By Lauren Weiss
Despite the United States’ vital role in crafting the United Nations Convention on the Law of the Sea in the 1970s and amending it in 1994, the treaty has never come to a vote in the Senate. Commonly called the Law of the Sea Treaty, it outlines the rules governing maritime activity, covering issues such as navigational rights, territorial sea limits, and economic jurisdiction over various resources.
Following attempts made under Presidents Bill Clinton and George W. Bush, the Obama administration has also expressed a desire to get this treaty passed. The Chairman of the Senate Committee on Foreign Relations John Kerry (D-Mass.) held a series of hearings this past May and June with high profile advocates of the treaty, including Secretary of State Hillary Rodham Clinton, Secretary of Defense Leon Panetta, and other top military, government, and business leaders. These witnesses made a serious, compelling presentation on the economic and security benefits of the treaty, which include protecting the U.S.’ exclusive economic right to one million square kilometers of the extended continental shelf off the coast of Alaska, providing a new diplomatic tool to help resolve competing claims in the South China Sea, and establishing rules to govern new waterways forming in the Arctic, among others.
Although the treaty enjoys a broad spectrum of support—from former Secretary of State Condoleezza Rice to the President of American Petroleum Institute Jack N. Gerard––a small but vocal group of opponents have been lobbying senators to block the treaty, claiming that the royalties companies would have to pay and potential environmental lawsuits the United States could face would result in a loss of U.S. sovereignty.
Thirty-one Republican senators have signed a letter addressed to Senate Majority Leader Harry Reid (D-Nev.), promising to oppose the treaty if it comes to a vote. On July 16, 2012, Senator Johhny Isakson (R-GA) sent a letter to Kerry promising to vote against the treaty.
The same day, two potential Republican vice-presidential picks – Senators Rob Portman (R-OH), and Kelly Ayotte (R-NH) — sent their own letter to Reid expressing their opposition to the treaty. With a total of thirty-four senators leaning against the treaty, opponents of the treaty claim they have succeeded in blocking ratification, which requires a two-thirds Senate majority for approval.
Senator Kerry’s spokeswoman Jodi Seth, on the other hand, said that the Foreign Relations Committee Chairman was not surprised by the letters, since “it’s not news to anyone that right now we’re in the middle of a white hot political campaign season where ideology is running in overdrive.”
Seth went on to explain that Kerry had purposely decided not to schedule a vote before the elections in November so that the senators would have “the chance to evaluate the treaty on the facts and the merits away from the politics of the moment.”

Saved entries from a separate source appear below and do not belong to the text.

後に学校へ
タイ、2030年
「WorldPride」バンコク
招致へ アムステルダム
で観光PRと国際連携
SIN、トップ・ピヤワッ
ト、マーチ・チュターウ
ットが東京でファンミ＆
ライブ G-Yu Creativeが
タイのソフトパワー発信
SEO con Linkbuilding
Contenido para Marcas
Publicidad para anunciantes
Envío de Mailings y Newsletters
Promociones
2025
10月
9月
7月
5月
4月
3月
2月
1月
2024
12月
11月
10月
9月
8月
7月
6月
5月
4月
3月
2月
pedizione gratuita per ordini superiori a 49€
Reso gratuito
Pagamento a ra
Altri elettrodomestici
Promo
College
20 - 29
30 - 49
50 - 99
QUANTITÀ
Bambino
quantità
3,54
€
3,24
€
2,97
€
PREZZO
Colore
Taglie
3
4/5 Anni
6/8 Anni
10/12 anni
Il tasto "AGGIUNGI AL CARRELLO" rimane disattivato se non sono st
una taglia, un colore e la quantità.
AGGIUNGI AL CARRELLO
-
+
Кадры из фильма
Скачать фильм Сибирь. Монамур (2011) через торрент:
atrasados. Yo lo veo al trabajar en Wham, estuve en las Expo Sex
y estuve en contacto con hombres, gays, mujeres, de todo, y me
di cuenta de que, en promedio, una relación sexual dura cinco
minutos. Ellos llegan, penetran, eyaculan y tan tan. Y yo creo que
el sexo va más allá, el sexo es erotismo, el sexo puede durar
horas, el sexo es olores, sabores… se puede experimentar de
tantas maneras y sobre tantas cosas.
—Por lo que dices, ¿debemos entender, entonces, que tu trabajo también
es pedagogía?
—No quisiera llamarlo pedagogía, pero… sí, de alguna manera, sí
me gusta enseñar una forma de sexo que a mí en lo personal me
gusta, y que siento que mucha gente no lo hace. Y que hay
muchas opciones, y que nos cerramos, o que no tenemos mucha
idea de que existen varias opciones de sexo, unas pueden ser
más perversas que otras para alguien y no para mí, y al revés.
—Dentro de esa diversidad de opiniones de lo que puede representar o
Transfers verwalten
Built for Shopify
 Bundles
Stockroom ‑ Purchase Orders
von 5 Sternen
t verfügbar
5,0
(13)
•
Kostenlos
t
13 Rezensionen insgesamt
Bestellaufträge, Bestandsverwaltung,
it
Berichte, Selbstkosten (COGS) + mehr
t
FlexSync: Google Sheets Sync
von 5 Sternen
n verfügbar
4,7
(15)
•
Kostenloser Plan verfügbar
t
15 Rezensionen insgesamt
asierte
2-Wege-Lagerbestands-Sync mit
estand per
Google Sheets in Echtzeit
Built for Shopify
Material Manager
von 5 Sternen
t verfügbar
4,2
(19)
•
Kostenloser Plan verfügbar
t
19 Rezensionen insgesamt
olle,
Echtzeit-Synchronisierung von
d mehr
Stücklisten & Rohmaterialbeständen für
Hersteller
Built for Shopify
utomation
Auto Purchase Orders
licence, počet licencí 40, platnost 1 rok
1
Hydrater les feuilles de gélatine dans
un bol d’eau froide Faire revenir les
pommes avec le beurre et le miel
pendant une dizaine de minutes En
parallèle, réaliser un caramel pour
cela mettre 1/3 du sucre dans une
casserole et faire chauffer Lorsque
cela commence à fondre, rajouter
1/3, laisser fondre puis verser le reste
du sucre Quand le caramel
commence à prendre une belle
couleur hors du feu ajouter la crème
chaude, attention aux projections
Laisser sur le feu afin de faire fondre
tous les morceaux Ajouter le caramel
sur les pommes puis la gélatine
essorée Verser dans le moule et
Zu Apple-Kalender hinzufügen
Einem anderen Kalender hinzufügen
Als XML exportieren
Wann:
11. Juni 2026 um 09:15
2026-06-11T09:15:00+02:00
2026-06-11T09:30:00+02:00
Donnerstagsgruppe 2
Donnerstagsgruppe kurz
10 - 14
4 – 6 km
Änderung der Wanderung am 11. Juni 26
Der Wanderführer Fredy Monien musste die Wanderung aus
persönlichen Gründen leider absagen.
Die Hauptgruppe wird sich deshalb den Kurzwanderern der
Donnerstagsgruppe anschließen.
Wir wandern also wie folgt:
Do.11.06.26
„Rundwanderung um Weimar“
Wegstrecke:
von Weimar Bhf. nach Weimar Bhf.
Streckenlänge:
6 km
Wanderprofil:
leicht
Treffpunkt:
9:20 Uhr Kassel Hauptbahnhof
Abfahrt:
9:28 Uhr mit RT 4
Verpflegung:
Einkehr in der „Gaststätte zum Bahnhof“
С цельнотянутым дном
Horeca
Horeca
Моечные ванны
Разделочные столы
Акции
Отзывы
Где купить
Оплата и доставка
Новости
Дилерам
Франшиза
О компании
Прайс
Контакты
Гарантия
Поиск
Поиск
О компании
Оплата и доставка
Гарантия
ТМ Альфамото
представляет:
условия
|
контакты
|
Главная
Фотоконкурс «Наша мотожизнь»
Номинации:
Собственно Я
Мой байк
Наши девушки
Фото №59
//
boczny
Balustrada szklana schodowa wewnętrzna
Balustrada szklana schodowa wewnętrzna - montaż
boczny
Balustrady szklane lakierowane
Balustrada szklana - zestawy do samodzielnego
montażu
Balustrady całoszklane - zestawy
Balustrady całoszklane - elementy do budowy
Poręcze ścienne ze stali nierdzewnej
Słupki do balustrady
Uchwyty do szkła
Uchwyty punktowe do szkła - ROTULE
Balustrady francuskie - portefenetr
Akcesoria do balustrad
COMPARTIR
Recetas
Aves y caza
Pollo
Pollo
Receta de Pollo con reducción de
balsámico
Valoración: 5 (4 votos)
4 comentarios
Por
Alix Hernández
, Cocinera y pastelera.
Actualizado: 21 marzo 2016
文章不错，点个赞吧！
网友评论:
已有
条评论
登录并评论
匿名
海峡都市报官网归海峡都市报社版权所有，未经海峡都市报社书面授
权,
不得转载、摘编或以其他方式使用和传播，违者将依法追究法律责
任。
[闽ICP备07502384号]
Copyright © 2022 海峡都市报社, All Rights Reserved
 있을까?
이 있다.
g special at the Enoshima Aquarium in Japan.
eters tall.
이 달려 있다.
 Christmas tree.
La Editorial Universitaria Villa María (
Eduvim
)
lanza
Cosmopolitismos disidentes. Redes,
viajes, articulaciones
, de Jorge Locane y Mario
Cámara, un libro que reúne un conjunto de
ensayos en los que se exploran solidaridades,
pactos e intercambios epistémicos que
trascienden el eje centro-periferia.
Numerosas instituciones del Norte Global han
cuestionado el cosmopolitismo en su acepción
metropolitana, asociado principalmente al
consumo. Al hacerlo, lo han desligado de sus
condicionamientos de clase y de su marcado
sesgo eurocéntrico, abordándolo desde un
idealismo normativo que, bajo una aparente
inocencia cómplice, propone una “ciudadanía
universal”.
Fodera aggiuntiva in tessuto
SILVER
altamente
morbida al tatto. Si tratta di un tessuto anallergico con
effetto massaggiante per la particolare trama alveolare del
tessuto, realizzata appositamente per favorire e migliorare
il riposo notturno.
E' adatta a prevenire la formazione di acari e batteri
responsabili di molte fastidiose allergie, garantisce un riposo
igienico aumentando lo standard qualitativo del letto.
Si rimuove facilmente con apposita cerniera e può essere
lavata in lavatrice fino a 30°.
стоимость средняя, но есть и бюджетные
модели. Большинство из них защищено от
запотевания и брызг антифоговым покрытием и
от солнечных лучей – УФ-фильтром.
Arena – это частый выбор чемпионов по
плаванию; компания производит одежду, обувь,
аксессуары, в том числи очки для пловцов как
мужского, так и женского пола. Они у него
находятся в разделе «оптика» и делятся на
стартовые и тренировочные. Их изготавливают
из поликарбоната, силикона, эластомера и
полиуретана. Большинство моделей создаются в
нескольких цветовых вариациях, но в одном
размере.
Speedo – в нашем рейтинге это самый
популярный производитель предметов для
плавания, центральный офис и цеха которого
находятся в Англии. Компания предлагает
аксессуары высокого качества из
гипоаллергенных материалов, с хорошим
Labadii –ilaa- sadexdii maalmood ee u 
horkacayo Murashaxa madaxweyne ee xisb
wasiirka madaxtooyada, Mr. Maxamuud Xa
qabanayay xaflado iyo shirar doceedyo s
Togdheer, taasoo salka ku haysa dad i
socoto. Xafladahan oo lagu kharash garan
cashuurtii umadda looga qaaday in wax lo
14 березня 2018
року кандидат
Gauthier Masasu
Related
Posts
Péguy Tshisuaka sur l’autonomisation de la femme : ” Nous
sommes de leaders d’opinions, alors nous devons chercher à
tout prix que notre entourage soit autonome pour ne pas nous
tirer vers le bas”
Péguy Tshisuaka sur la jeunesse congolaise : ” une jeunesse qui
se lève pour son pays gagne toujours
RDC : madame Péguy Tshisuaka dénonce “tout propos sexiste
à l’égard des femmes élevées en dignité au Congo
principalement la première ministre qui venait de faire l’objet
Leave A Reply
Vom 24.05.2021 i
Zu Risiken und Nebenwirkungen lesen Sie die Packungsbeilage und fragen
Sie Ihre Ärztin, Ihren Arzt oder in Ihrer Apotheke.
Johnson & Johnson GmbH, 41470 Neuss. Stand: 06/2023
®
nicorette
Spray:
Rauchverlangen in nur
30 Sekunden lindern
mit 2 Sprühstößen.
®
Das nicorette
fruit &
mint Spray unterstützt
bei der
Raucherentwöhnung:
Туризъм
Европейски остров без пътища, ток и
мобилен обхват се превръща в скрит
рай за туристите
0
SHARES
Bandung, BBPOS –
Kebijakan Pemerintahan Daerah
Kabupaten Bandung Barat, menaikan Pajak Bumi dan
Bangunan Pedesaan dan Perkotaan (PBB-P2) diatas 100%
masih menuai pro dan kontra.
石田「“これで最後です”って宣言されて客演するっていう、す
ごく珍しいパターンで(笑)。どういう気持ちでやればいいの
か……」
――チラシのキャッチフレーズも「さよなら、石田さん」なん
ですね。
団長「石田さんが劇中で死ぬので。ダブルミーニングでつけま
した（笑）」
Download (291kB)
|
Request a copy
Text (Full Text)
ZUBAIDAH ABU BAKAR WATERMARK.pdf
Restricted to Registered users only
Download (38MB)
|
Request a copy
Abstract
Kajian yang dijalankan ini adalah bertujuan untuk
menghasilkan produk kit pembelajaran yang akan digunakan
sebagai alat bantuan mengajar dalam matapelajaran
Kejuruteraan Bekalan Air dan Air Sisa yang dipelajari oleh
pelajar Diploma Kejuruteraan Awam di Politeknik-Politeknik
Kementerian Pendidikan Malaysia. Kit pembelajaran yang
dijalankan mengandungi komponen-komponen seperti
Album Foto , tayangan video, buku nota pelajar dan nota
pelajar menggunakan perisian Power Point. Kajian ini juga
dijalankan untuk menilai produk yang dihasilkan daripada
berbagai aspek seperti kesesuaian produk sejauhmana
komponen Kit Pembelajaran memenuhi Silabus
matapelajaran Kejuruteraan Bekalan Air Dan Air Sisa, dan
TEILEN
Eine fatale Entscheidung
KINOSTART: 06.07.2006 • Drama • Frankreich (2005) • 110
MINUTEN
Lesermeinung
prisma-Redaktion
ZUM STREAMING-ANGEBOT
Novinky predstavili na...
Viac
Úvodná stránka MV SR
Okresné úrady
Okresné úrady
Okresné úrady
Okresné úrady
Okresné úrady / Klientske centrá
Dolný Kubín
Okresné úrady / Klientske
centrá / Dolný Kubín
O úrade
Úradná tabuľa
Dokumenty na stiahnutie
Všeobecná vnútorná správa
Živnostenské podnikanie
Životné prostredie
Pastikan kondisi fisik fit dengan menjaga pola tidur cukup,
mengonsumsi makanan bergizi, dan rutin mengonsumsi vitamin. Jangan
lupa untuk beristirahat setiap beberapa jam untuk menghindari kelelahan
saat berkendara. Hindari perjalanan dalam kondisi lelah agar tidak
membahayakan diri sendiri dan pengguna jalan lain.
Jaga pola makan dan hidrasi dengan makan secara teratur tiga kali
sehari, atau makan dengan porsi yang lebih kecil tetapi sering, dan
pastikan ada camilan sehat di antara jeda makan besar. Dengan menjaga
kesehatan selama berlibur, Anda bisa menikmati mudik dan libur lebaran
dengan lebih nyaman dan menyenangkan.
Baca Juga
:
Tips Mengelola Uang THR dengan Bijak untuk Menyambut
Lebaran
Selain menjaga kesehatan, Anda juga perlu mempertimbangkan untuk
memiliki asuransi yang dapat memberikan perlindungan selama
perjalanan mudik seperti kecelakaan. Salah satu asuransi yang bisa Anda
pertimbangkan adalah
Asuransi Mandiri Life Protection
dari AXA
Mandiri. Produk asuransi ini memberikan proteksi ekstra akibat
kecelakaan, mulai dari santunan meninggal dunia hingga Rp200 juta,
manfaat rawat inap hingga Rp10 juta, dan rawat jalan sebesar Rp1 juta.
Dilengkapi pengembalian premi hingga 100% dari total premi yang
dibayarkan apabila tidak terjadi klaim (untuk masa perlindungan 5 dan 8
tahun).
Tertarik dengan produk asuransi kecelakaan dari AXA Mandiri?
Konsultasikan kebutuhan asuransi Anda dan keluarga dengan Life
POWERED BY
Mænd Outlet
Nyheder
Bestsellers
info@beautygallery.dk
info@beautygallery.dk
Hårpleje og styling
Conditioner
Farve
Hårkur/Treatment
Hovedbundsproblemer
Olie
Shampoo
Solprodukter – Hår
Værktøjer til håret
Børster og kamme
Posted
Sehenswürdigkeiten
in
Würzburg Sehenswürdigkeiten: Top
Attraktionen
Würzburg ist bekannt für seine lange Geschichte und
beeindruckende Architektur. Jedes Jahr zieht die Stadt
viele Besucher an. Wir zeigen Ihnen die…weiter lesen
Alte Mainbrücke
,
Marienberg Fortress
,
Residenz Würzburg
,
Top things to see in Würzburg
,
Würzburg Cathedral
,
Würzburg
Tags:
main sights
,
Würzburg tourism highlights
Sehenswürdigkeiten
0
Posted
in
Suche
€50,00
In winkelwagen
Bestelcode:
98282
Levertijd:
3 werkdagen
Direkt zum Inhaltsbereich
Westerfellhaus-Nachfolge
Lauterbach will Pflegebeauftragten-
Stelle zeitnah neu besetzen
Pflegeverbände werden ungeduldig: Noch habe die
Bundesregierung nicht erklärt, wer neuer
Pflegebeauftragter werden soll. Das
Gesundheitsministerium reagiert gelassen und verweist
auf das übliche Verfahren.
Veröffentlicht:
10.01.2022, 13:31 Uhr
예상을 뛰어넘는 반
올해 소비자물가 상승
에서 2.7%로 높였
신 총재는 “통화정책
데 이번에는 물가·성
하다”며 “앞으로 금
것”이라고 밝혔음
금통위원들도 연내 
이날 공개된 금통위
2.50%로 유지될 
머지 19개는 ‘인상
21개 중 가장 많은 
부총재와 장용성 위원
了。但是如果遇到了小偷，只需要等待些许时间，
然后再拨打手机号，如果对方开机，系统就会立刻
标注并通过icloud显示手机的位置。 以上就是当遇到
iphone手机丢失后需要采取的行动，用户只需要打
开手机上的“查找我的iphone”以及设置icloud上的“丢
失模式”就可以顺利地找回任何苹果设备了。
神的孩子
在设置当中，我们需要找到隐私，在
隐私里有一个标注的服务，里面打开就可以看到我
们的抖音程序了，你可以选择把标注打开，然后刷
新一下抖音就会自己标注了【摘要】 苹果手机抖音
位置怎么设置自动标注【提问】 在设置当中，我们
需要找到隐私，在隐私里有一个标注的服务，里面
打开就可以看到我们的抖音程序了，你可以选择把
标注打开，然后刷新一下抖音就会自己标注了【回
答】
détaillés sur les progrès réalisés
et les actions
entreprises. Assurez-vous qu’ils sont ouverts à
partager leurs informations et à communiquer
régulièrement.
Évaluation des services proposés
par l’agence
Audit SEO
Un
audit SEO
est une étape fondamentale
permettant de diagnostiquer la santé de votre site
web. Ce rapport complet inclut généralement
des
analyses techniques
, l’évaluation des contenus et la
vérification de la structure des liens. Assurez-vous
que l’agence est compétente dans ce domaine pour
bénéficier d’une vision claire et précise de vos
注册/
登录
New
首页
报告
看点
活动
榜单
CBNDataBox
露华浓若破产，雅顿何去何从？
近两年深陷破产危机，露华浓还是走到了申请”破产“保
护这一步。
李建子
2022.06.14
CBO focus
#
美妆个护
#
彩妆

Seth said Kerry believes that Senate approval of the Law of the Sea Treaty is “a matter of ‘when,’ not ‘if.”
What is clear is that it is unclear when and if this treaty will come to a vote during the lame-duck session of Congress or some time after. How the Senate handles the Law of the Sea Treaty may influence the course of the debate on other common sense treaties that are due for reconsideration by the Senate, including arms control treaties that are due for consideration or reconsideration by the Senate some time next year, including the Comprehensive Nuclear Test Ban Treaty.